Aquella mujer era tan temeraria como el demonio.

– ¿Y por qué no los memorizas y los metes tú en el ordenador? -le respondí.

– Vale. Buena idea -dijo saliendo del escondite.

– ¿Cómo se te ha ocurrido meterte ahí debajo, loca? -la increpó Jabba.

– Pues, porque era lógico, ¿no? Faltaba un panel y tenía que estar en algún lado. La cabeza del cóndor era lo único que nos quedaba.

– Pero te has tirado al suelo sin pensarlo dos veces. ¿Y si lo hubieran puesto allá arriba? -señalé.

– Bueno, era el siguiente paso, claro -convino, muy tranquila, quitándome el portátil de las manos. La observamos mientras trasteaba con el telar informático y la vimos suspirar profundamente antes de levantar la cabeza para echarnos una mirada de estupefacción.

– «Dos cortado en dos raíz de uno» -murmuró-. «Dos crecido en cinco raíz de…»

– ¿De qué? -la urgí.

– De no se sabe. Te recuerdo que sólo hay nueve tocapus y en los dos paneles laterales hay diez.

– Pues eso es lo que hay que averiguar -dije-. Y no puede ser tan difícil… En realidad, si nos fijamos bien en los cuatro textos de los que disponemos, se puede adivinar la lógica oculta de la clave. Veamos -cogí el portátil y arranqué el procesador de textos, escribiendo, a continuación, las cuatro premisas-. «Seis cortado en dos raíz de tres», «Seis crecido en cinco raíz de tres», «Dos cortado en dos raíz de uno», «Dos crecido en cinco raíz de…», vamos a poner equis, ¿vale? Pasémoslo a números. Supongamos que Jabba tenía razón cuando dijo que eran simples divisiones y multiplicaciones. Seis dividido entre dos es igual a tres y seis multiplicado por cinco es igual a treinta.

– No, la frase dice tres, no treinta -matizó él, puntilloso.
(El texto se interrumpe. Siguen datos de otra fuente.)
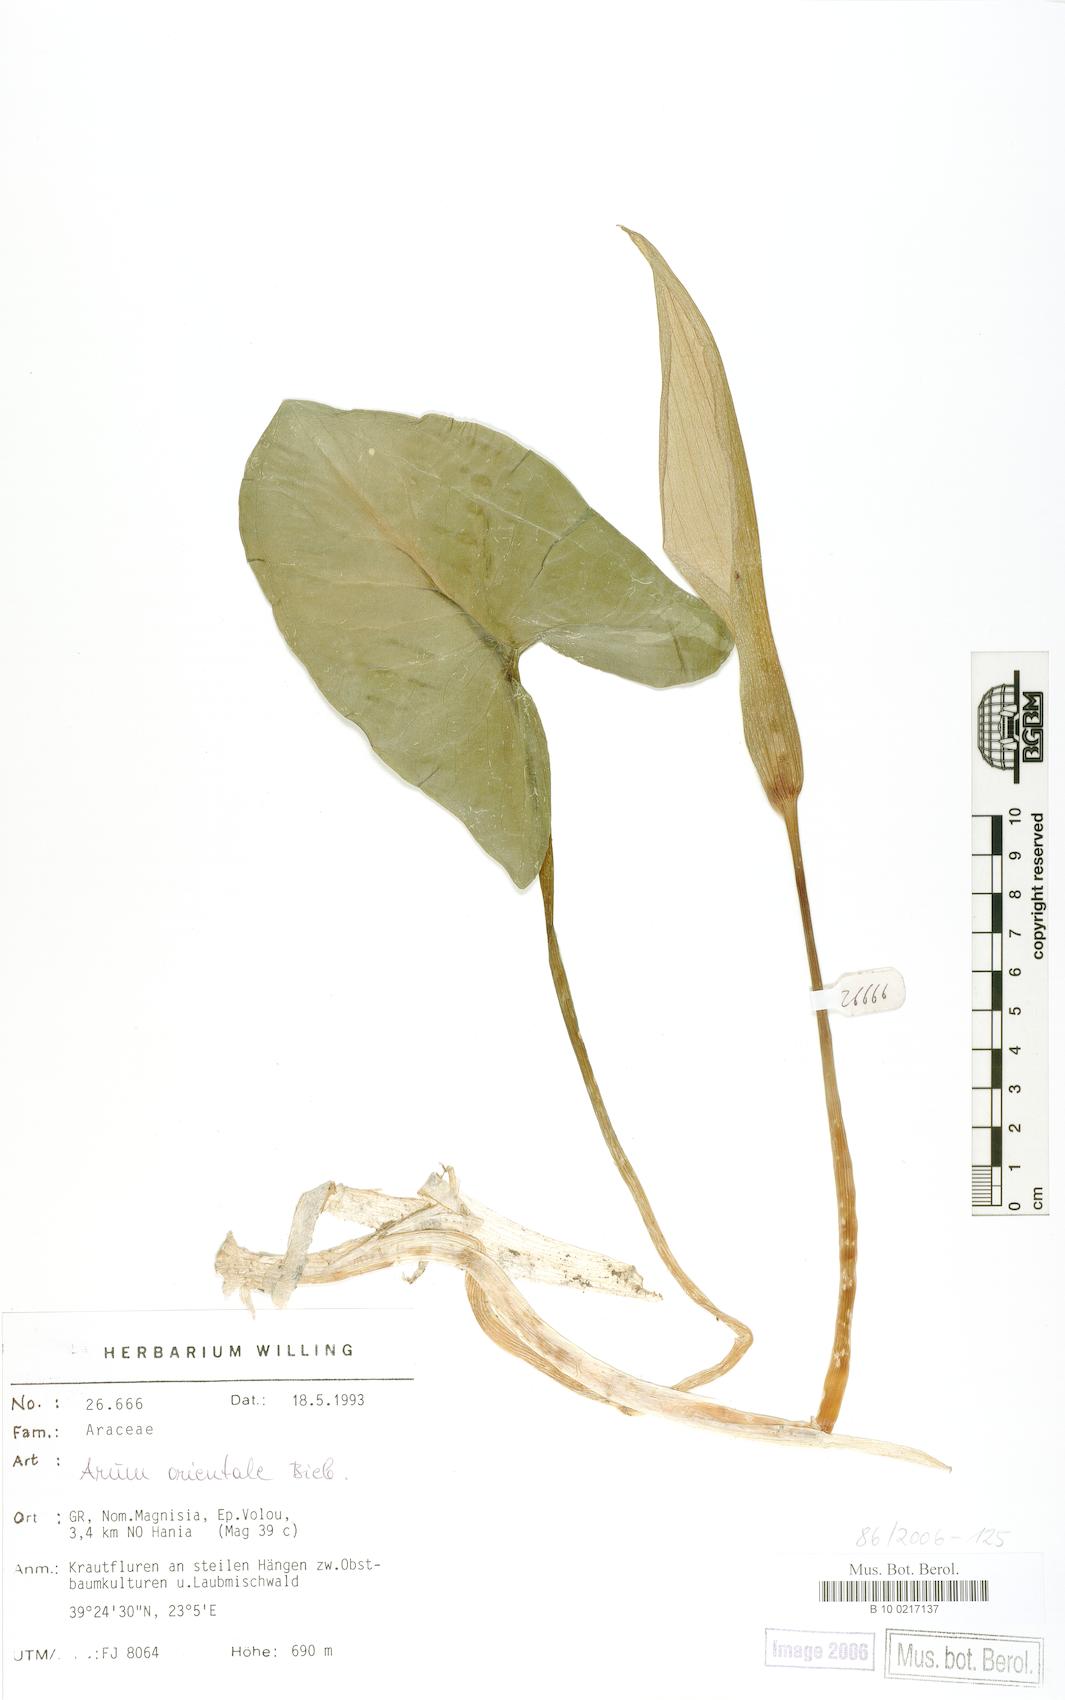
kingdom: Plantae
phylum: Tracheophyta
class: Liliopsida
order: Alismatales
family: Araceae
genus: Arum
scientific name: Arum orientale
– Ya, pero hay un factor con el que no hemos contado: según me dijo la catedrática, los incas y las culturas preincaicas, a pesar de sus grandes conocimientos matemáticos y astronómicos, desconocían el número cero y, por lo tanto, no usaban el guarismo que representa la nada, el vacío.

– Vale, Root, de acuerdo -admitió Proxi, yendo, como siempre, a lo concreto-. Pero las culturas que desconocían el cero, que eran muchas, sabían representar perfectamente las decenas, las centenas, los millares… Simplemente, utilizaban símbolos distintos o repetían el mismo tantas veces como hiciera falta. Tu teoría falla.

– No, no falla -insistí-, porque estamos hablando de raíces, de la parte irreductible e inalterable de una palabra o de una operación matemática, y recuerda que el lenguaje aymara está formado por raíces a las que se agregan sufijos ad infinitum para formar todas las palabras posibles. Observa las frases: «Seis cortado en dos raíz de tres», «Seis crecido en cinco raíz de tres». Si eliminas el cero en el resultado de la multiplicación por cinco, la raíz es la misma que en la división por dos.